#### [SHORT PROBLEM A]
Please give the records again from the line holding "common name: Merlin" through the line holding "common name: Giant leopard moth", inclusive, swapping "common name" for "vernacular name" and keeping everything else unchanged.

--- Start PASSAGE GIVEN ---

39 Gamma Distribution

In Example 37.1, we saw that the MLE for the rate parameter \(\lambda\) from i.i.d. observations \(X_1, \dots, X_n \sim \text{Exponential}(\lambda)\), \[ \hat\lambda = \frac{1}{\bar X}, \] was positively biased for \(\lambda\). We also determined that \(\hat\lambda\) is consistent for \(\lambda\), so this bias decreases to \(0\) as \(n\to\infty\). But what is the exact value of the bias? In order to answer this question, we need to determine the exact distribution of \(\bar X\), the sample mean of i.i.d. exponential random variables.

--- End PASSAGE GIVEN ---
--- Start SUPPLIED MATERIAL ---

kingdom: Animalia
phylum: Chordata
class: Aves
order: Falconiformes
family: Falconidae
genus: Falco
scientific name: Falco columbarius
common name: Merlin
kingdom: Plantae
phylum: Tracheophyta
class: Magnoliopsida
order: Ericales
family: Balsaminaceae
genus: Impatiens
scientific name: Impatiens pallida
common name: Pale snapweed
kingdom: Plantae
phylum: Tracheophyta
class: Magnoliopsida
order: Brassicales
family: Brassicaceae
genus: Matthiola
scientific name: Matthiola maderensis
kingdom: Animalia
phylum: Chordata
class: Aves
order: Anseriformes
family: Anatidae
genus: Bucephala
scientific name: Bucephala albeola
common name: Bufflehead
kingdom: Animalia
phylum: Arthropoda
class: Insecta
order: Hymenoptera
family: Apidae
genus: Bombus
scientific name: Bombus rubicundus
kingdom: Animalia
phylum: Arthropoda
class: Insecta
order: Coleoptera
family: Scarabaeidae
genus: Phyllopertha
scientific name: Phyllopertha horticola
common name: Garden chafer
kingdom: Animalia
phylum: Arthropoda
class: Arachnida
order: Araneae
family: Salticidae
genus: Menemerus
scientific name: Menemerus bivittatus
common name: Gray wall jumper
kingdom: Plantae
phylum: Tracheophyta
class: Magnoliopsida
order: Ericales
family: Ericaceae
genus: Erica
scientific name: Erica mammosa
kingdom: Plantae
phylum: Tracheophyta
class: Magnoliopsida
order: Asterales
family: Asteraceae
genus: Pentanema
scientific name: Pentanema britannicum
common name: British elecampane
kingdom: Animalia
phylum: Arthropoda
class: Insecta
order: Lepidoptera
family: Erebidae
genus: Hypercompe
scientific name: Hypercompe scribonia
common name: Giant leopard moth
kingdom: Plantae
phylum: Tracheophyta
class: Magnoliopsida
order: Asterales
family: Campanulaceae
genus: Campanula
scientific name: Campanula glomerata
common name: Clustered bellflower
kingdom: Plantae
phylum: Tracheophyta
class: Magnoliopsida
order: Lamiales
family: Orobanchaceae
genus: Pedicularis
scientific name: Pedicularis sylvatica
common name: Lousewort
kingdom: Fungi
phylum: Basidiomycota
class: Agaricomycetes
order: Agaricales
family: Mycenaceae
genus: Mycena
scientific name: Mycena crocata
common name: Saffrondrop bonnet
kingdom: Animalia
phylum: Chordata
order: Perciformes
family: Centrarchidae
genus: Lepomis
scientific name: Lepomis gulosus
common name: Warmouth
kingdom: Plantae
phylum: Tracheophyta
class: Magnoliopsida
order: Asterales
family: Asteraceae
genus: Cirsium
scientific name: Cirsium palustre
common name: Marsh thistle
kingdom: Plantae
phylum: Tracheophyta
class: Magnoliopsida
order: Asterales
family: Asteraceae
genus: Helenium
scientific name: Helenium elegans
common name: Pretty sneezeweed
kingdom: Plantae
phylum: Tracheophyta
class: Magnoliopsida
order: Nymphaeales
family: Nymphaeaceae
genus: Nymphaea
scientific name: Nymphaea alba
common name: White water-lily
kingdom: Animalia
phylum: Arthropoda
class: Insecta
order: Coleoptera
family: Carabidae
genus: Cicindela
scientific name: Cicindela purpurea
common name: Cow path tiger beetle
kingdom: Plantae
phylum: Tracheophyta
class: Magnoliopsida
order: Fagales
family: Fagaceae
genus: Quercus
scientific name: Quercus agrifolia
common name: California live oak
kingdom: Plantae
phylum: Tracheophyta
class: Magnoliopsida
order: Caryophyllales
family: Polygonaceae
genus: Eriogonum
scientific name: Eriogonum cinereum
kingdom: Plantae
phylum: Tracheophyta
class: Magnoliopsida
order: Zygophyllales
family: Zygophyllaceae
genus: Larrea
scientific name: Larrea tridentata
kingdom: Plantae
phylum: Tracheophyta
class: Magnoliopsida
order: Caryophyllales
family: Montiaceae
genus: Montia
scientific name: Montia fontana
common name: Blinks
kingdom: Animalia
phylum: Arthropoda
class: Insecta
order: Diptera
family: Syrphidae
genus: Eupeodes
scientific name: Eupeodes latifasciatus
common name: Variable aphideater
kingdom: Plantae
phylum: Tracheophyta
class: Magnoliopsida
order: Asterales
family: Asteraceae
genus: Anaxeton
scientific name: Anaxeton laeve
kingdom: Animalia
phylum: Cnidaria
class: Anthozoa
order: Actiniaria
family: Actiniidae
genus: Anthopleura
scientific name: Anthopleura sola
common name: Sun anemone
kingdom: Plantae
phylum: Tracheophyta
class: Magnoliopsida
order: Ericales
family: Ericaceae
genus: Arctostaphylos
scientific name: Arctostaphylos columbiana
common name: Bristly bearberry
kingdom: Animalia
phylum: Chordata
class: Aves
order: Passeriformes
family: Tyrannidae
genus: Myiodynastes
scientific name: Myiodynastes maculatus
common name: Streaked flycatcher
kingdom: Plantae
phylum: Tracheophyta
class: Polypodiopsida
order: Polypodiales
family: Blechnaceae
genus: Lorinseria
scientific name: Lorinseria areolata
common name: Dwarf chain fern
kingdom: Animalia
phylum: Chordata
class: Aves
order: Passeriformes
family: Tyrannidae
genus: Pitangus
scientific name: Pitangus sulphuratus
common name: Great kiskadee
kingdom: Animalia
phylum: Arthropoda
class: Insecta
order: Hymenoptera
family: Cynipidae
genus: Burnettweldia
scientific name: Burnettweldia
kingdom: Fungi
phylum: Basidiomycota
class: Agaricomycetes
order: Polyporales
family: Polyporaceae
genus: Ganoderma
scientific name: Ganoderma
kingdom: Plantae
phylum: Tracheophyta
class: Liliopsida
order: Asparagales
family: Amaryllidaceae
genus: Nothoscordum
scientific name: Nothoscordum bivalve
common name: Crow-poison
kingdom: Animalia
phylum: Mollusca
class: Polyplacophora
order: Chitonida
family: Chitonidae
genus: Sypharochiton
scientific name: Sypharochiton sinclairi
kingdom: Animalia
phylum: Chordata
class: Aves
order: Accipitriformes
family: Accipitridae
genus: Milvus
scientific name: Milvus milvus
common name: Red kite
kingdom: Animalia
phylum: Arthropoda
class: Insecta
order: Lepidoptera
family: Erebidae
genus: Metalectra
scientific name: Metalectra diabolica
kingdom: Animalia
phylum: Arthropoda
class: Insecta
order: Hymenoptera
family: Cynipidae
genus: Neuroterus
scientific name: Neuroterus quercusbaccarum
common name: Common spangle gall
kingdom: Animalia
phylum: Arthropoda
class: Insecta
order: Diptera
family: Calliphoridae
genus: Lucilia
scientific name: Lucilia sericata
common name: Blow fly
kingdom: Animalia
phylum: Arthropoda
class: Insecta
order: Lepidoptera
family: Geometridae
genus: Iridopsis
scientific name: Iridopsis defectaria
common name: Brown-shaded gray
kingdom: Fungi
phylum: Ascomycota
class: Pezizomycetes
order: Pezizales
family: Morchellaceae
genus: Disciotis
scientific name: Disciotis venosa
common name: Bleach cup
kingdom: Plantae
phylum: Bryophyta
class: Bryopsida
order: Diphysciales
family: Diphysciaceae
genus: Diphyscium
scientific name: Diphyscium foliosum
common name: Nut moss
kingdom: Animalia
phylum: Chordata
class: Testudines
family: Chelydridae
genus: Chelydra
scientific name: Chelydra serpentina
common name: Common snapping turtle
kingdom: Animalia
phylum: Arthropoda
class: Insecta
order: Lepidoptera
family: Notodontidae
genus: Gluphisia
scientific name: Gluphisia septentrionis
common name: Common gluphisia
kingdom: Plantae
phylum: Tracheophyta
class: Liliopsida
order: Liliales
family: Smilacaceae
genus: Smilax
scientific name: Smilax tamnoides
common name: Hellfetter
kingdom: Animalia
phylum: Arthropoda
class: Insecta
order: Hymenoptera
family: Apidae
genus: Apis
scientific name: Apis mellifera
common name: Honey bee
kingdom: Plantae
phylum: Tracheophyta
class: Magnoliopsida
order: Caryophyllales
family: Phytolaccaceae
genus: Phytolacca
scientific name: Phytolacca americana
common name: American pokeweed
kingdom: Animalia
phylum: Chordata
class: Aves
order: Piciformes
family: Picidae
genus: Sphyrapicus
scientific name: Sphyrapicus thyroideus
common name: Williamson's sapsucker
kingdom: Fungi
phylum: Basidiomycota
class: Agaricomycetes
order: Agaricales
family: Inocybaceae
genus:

--- End SUPPLIED MATERIAL ---

#### [SHORT PROBLEM B]
According to the gamma distribution passage, what must be determined to answer the question of the exact bias?

#### [WORKED SOLUTION A]
vernacular name: Merlin
kingdom: Plantae
phylum: Tracheophyta
class: Magnoliopsida
order: Ericales
family: Balsaminaceae
genus: Impatiens
scientific name: Impatiens pallida
vernacular name: Pale snapweed
kingdom: Plantae
phylum: Tracheophyta
class: Magnoliopsida
order: Brassicales
family: Brassicaceae
genus: Matthiola
scientific name: Matthiola maderensis
kingdom: Animalia
phylum: Chordata
class: Aves
order: Anseriformes
family: Anatidae
genus: Bucephala
scientific name: Bucephala albeola
vernacular name: Bufflehead
kingdom: Animalia
phylum: Arthropoda
class: Insecta
order: Hymenoptera
family: Apidae
genus: Bombus
scientific name: Bombus rubicundus
kingdom: Animalia
phylum: Arthropoda
class: Insecta
order: Coleoptera
family: Scarabaeidae
genus: Phyllopertha
scientific name: Phyllopertha horticola
vernacular name: Garden chafer
kingdom: Animalia
phylum: Arthropoda
class: Arachnida
order: Araneae
family: Salticidae
genus: Menemerus
scientific name: Menemerus bivittatus
vernacular name: Gray wall jumper
kingdom: Plantae
phylum: Tracheophyta
class: Magnoliopsida
order: Ericales
family: Ericaceae
genus: Erica
scientific name: Erica mammosa
kingdom: Plantae
phylum: Tracheophyta
class: Magnoliopsida
order: Asterales
family: Asteraceae
genus: Pentanema
scientific name: Pentanema britannicum
vernacular name: British elecampane
kingdom: Animalia
phylum: Arthropoda
class: Insecta
order: Lepidoptera
family: Erebidae
genus: Hypercompe
scientific name: Hypercompe scribonia
vernacular name: Giant leopard moth

#### [WORKED SOLUTION B]
The exact distribution of the sample mean of i.i.d. exponential random variables.